(INPUT DATA begins)
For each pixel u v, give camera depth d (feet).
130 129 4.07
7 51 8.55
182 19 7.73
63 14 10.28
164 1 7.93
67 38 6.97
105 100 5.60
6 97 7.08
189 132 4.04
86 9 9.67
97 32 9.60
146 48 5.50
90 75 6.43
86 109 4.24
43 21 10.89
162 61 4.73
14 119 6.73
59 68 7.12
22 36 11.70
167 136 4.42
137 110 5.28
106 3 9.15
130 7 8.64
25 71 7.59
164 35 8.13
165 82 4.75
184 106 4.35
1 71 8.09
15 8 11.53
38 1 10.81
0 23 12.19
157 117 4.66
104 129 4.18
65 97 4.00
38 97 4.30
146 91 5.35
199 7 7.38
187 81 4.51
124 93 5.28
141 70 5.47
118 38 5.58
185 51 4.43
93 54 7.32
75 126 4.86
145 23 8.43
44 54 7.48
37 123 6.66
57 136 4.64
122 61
(INPUT DATA ends)
DESCRIPTION OF THE TASK:
Your answer should be the records themselves, returned word for word.

RESPONSE TO THE EXERCISE:
For each pixel u v, give camera depth d (feet).
130 129 4.07
7 51 8.55
182 19 7.73
63 14 10.28
164 1 7.93
67 38 6.97
105 100 5.60
6 97 7.08
189 132 4.04
86 9 9.67
97 32 9.60
146 48 5.50
90 75 6.43
86 109 4.24
43 21 10.89
162 61 4.73
14 119 6.73
59 68 7.12
22 36 11.70
167 136 4.42
137 110 5.28
106 3 9.15
130 7 8.64
25 71 7.59
164 35 8.13
165 82 4.75
184 106 4.35
1 71 8.09
15 8 11.53
38 1 10.81
0 23 12.19
157 117 4.66
104 129 4.18
65 97 4.00
38 97 4.30
146 91 5.35
199 7 7.38
187 81 4.51
124 93 5.28
141 70 5.47
118 38 5.58
185 51 4.43
93 54 7.32
75 126 4.86
145 23 8.43
44 54 7.48
37 123 6.66
57 136 4.64
122 61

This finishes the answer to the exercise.